I Gave Claude a Persistent Memory for Everything I Do at Work. Here’s How.
Claude doesn’t remember anything between sessions. Every conversation starts from zero. That’s the default, and for most people, it stays that way.
I decided early on that I didn’t want to spend any part of my working day re-explaining who I am, what I’m working on, who my colleagues are, or which Jira project maps to which team. So I built a system that means I never have to.
This is that system.
The problem with stateless AI
When you first start using an AI assistant at work, re-explaining feels fine. The sessions are short, the context is simple. You paste in a Slack message and ask for a Jira ticket. No history needed.
Then the work gets more complex. You’re asking Claude to write a meeting note in the format your team uses, for a project it doesn’t know the background on, involving colleagues whose roles it has no idea about, in a Jira project with a specific key and component structure. And you’re explaining all of that from scratch. Every time.
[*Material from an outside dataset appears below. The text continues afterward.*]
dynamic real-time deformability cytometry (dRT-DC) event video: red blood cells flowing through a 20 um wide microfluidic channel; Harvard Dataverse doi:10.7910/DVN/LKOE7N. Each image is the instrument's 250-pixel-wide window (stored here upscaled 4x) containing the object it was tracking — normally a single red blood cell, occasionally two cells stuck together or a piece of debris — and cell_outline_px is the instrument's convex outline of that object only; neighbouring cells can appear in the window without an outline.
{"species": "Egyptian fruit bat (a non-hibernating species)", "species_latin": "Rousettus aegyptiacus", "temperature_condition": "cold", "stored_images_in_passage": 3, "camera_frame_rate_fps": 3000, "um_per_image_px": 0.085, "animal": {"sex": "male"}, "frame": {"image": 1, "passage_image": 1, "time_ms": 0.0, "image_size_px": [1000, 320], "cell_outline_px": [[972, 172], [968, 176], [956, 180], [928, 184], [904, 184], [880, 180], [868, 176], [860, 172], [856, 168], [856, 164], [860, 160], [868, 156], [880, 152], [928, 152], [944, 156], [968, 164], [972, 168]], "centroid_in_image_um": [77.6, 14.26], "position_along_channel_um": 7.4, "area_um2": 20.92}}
The re-explaining is the tax on using a stateless system for stateful work. And like most taxes, you don’t notice it until you calculate what you’re actually paying. Except in Finland. You notice it.
The fix isn’t a better memory feature. It’s context engineering: creating the context once, structured well, and loading it at the start of every session.
What I built: Obsidian + CLAUDE.md for Claude persistent memory
The system has two parts: a knowledge base and a briefing file.
The knowledge base is an Obsidian vault, a folder of Markdown files organised into areas that match how I actually work: Projects, Areas (CRM, WordPress, Customer Data, AI, Ops), Inbox, Resources. It lives on my machine and syncs to OneDrive. Every project has a note. Every recurring workflow has a note. Colleagues who come up regularly have a short entry with their role and context.
The CLAUDE.md briefing file is a single Markdown file that sits at the top of the vault. It’s the file Claude reads at the start of every session. Think of it as a briefing document you’d hand a new colleague on their first day, except it gets read in seconds and retained for the whole session.
What’s in it: current active projects with one-line status summaries, key colleagues and their roles, naming conventions (how we write Jira tickets, what Finnish terms we use for certain things), which MCP connectors are available and what they’re for, and standing instructions for how I want certain outputs formatted.
The CLAUDE.md format that works
The file is plain Markdown, kept deliberately short. Around 400-600 words. Long enough to cover everything that matters, short enough that Claude reads it in full and actually uses it.
Structure I use:
## Who I Am One paragraph. Role, company, what I'm building, what I care about. ## Active Projects Bullet list. Project name, one-line status, key people involved. ## Key Colleagues Short list. Name, role, what I work with them on. ## Conventions Naming rules, Finnish terms that have specific meaning, output formats I prefer. ## Tools Available Which MCP connectors are connected and what each one does.
The colleagues section is particularly valuable. “Create a Jira for Jani” only works as a complete instruction if Claude knows who Jani is and what project he’s on. With the briefing file loaded, it does.
Conventions matter too. We write meeting notes in Finnish. We have specific vocabulary for certain internal tools. If Claude doesn’t know these, it either invents translations or asks. With the briefing file, it uses them correctly without prompting.
The companion file: jira-memory.md
Alongside CLAUDE.md, there’s a second config file specifically for Jira: jira-memory.md. One row per person. Each row has their name, Jira project key, default component, issue type, and assignee ID. And if the assignee has preferences. Like use of lots of emojis because it makes them happy.
This is what makes natural language Jira tickets work reliably. “Create a Jira for Jani about the CRM sync issue” becomes a complete, correctly routed ticket because Claude has the config. No supplementary details. No form-filling.
The same pattern applies anywhere you have structured data that repeats. A config file is just a way of writing the context once instead of providing it every time.
Why this compounds
The real value of the briefing system isn’t any single automation. It’s that every automation built on top of it becomes more reliable.
When I built the meeting automation pipeline, the meeting note came out in the right format and in Finnish because the conventions were in CLAUDE.md. When I built the agentic WordPress CMS, the product tone and naming were consistent because the context was already loaded. Each new automation inherits everything the briefing file knows.
This is what context engineering actually means. It’s not a trick. It’s the discipline of writing down what Claude needs to know, once, well, and loading it consistently. You can even ask Claude to do the writing while you tell it what it needs to know. The upfront cost is maybe two hours. The compounding return is every session from that point forward.
The core message: you don’t need a sophisticated setup to get the benefit of context engineering. A single CLAUDE.md file with 10 bullet points is better than nothing. Start there, add to it as you notice what you keep re-explaining.
Write the context once. Every session after that is easier than the last.